Chaque pixel est caractérisé par ses coordonnées dans le quadrillage, ainsi que par ses couleurs : une couleur est elle-même un mélange d’une proportion R de rouge, d’une proportion G de vert, d’une proportion B de bleu. Si bien qu’une image numérique peut être traduite par une série de chiffres qui décrivent la longueur et la largeur de l’image, les quantités de R, de G, de B pour chaque pixel, etc…
Tout cela peut s’analyser avec ce qu’appelle aujourd’hui la « vision artificielle ».
L’idée d’utiliser les techniques de vision artificielle en sciences humaines est très récente. Pour notre projet, l’usage le plus simple de ces techniques sera le plus adapté. Nous n’avons pas besoin, par exemple, de reconnaître le contenu des images que nous étudions. Nous contentons de demander à la machine de nous dire si deux images se ressemblent ou pas. C’est ce qui nous permet de travailler à la circulation mondiale des images dans les imprimés illustrés.
Première étape, un ordinateur peut extraire automatiquement, dans une page au format numérique, des éléments de cette page.
L'ordinateur détecte en particulier ces quadrilatères qui singularisent une illustration dans une page imprimée.
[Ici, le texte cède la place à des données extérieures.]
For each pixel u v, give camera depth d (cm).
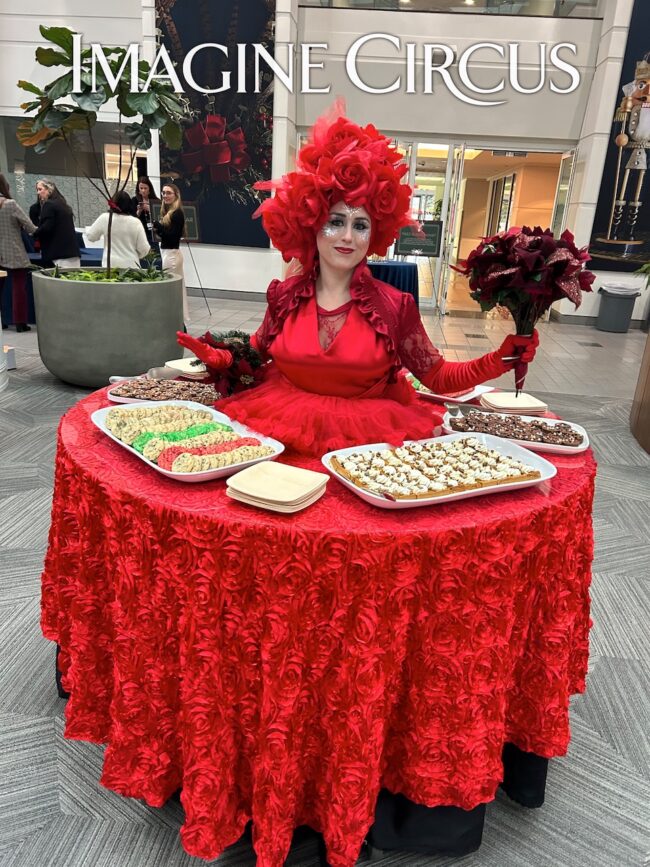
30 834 143
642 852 146
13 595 225
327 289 150
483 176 1369
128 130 400
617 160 781
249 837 143
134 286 418
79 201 916
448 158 834
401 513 118
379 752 121
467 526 113
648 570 262
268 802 120
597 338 756
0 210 580
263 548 110
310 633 114
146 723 129
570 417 453
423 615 117
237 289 877
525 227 134
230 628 116
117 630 126
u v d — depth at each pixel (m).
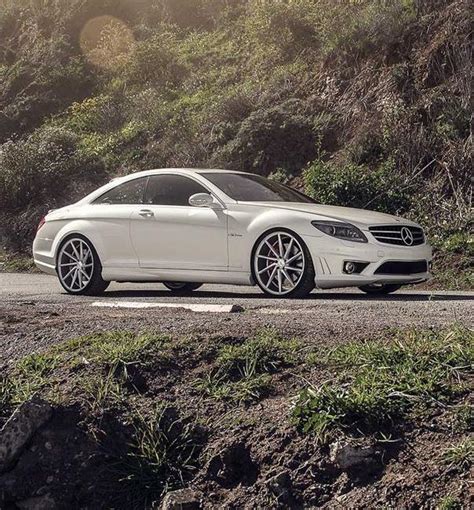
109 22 32.69
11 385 5.75
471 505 4.16
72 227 12.21
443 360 5.30
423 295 11.50
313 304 9.53
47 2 34.53
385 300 10.38
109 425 5.37
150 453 5.15
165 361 5.84
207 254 11.23
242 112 22.91
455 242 15.95
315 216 10.67
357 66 21.47
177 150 23.28
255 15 27.30
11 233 22.89
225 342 6.04
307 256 10.59
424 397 4.91
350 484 4.53
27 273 19.97
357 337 6.16
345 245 10.48
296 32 24.73
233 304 9.57
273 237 10.80
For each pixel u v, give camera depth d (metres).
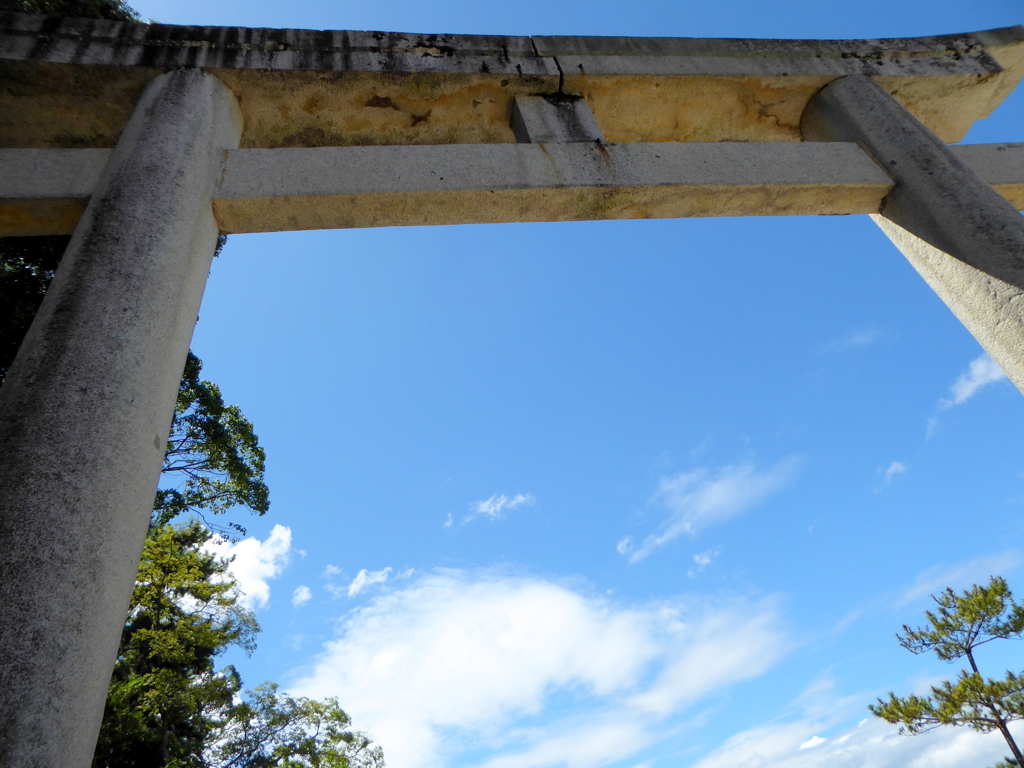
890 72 5.71
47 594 2.22
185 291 3.39
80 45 4.48
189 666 19.53
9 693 2.00
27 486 2.42
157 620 17.38
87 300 3.00
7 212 3.79
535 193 4.22
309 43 4.86
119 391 2.79
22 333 7.15
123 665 17.94
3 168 3.81
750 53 5.61
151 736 15.84
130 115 4.70
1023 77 6.05
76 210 3.84
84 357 2.81
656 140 5.86
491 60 5.11
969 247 4.23
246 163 4.10
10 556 2.25
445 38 5.15
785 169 4.69
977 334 4.28
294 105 4.92
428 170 4.18
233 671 20.39
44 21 4.53
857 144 5.08
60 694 2.09
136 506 2.68
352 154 4.20
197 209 3.72
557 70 5.19
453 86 5.05
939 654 13.78
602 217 4.51
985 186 4.51
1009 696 11.75
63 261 3.25
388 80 4.91
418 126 5.27
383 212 4.13
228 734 18.69
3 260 7.19
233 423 12.66
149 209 3.47
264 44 4.78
Ce processus, que l’on appelle « segmentation », permet d’extraire automatiquement, les images reproduites dans des milliers de pages d’imprimés numérisés (journaux, revues, magazines illustrés).
Nous voici donc en mesure de constituer un corpus d’images publiées dans la presse à certaines époques.
Deuxième étape, la machine peut, sans grands « efforts », comparer deux images et déterminer qu’elles se ressemblent ; ou qu’elles sont les mêmes.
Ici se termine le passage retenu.